The following code is an example to read data from a table or view in a Spark DataFrame after you apply a filter:

val df = spark.read.synapsesql("<warehouse/lakehouse name>.<schema name>.<table or view name>").filter("column name == 'value'")

The following code is an example to read data from a table or view in a Spark DataFrame for selected columns only:

val df = spark.read.synapsesql("<warehouse/lakehouse name>.<schema name>.<table or view name>").select("column A", "Column B")

Read data across workspaces

To access and read data from a warehouse or lakehouse across workspaces, you can specify the workspace ID where your warehouse or lakehouse exists. This line provides an example of reading data from a table or view in a Spark DataFrame from the warehouse or lakehouse from the specified workspace ID:

import com.microsoft.spark.fabric.Constants
val df = spark.read.option(Constants.WorkspaceId, "<workspace id>").synapsesql("<warehouse/lakehouse name>.<schema name>.<table or view name>")

Note

When you're running the notebook, by default the connector looks for the specified warehouse or lakehouse in the workspace of the lakehouse that's attached to the notebook. To reference a warehouse or lakehouse from another workspace, specify the workspace ID.

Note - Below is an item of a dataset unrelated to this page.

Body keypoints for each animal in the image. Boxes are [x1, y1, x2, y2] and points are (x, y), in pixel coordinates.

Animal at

Use materialized data across cells and languages

You can use the Spark DataFrame's createOrReplaceTempView API to access data fetched in one cell or in Scala (after you register it as a temporary view) by another cell in Spark SQL or PySpark. These lines of code provide an example to read data from a table or view in a Spark DataFrame in Scala and use this data across Spark SQL and PySpark:

%%spark
spark.read.synapsesql("<warehouse/lakehouse name>.<schema name>.<table or view name>").createOrReplaceTempView("<Temporary View Name>")

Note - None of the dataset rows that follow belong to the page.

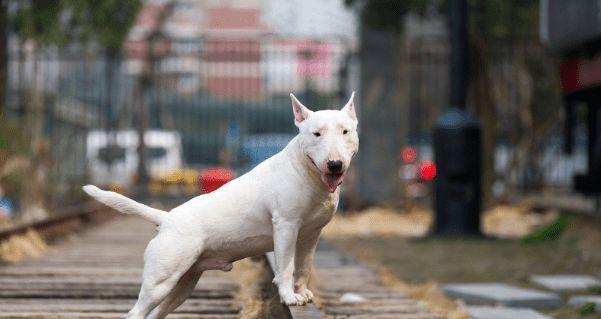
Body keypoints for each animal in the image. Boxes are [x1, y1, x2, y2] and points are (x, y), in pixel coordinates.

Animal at [82, 93, 358, 319]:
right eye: (316, 133)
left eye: (346, 131)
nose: (335, 164)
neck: (306, 171)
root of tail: (166, 218)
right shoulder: (286, 226)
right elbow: (286, 266)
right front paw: (289, 297)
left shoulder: (311, 234)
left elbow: (303, 267)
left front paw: (303, 294)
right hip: (160, 280)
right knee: (136, 312)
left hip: (183, 284)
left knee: (156, 313)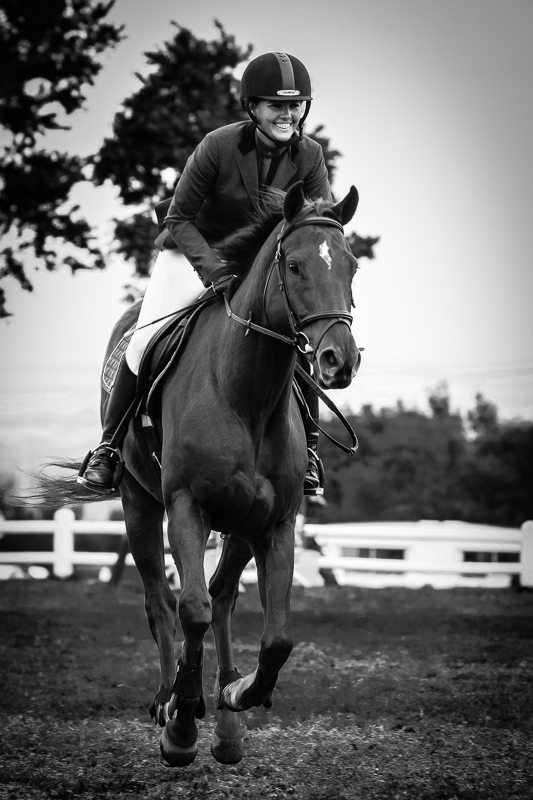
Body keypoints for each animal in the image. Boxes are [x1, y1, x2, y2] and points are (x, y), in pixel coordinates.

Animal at [41, 183, 360, 768]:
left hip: (239, 522)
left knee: (224, 596)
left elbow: (275, 637)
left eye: (351, 266)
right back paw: (168, 699)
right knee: (161, 602)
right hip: (139, 505)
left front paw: (237, 694)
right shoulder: (186, 505)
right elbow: (191, 609)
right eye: (295, 266)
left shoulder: (275, 522)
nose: (337, 362)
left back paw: (228, 717)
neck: (246, 393)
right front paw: (182, 722)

Now, change the language preference on the notebook or at the cell level to Spark SQL, and fetch the data from the registered temporary view:

%%sql
SELECT * FROM <Temporary View Name> LIMIT 100

Next, change the language preference on the notebook or at the cell level to PySpark (Python), and fetch data from the registered temporary view:

%%pyspark
df = spark.read.table("<Temporary View Name>")

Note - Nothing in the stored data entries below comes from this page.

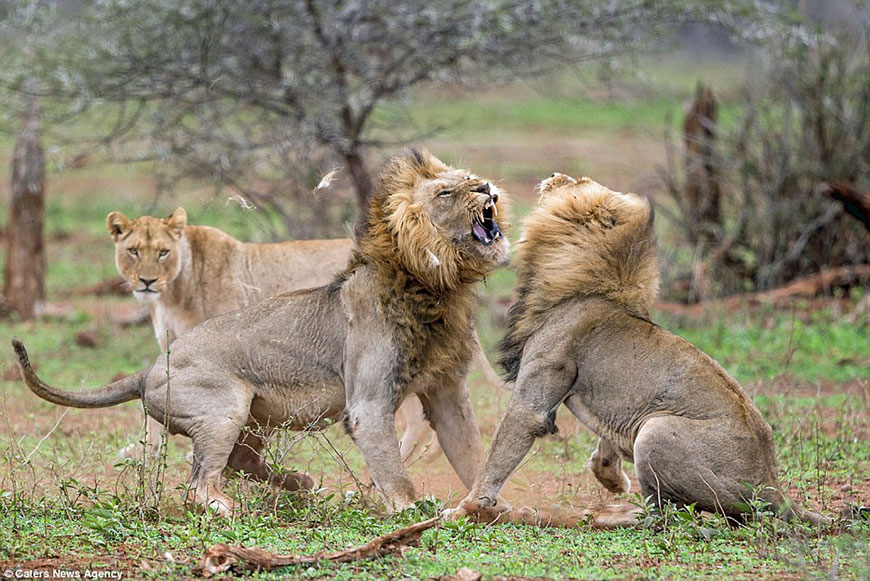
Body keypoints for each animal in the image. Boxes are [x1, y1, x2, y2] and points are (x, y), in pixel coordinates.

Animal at [11, 150, 510, 516]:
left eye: (473, 179)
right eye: (446, 191)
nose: (487, 188)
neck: (438, 287)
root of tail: (150, 368)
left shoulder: (447, 390)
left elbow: (472, 453)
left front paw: (490, 507)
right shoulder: (368, 403)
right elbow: (394, 470)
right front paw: (414, 511)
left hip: (252, 416)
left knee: (238, 462)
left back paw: (299, 484)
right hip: (225, 405)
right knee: (201, 481)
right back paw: (226, 505)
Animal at [450, 172, 832, 524]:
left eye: (578, 181)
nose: (555, 175)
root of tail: (773, 487)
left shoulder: (537, 390)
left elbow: (498, 455)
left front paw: (465, 509)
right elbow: (605, 440)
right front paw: (610, 477)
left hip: (656, 432)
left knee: (665, 516)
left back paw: (606, 516)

Create a lakehouse table based on data from a warehouse

These lines of code provide an example to read data from a table or view in a Spark DataFrame in Scala and use it to create a lakehouse table:

val df = spark.read.synapsesql("<warehouse/lakehouse name>.<schema name>.<table or view name>")
df.write.format("delta").saveAsTable("<Lakehouse table name>")

Troubleshoot

Upon completion, the read response snippet appears in the cell's output. Failure in the current cell also cancels subsequent cell executions of the notebook. Detailed error information is available in the Spark application logs.

Current limitations

Currently, the connector:

  • Supports data retrieval from Fabric warehouses and SQL analytics endpoints of lakehouse items.
  • Supports Scala only.
  • Doesn't support custom queries or query pass-through.
  • Doesn't implement pushed-down optimization.
  • Retains the usage signature like the one shipped with Apache Spark for Azure Synapse Analytics for consistency. However, it's not backward compatible to connect and work with a dedicated SQL pool in Azure Synapse Analytics.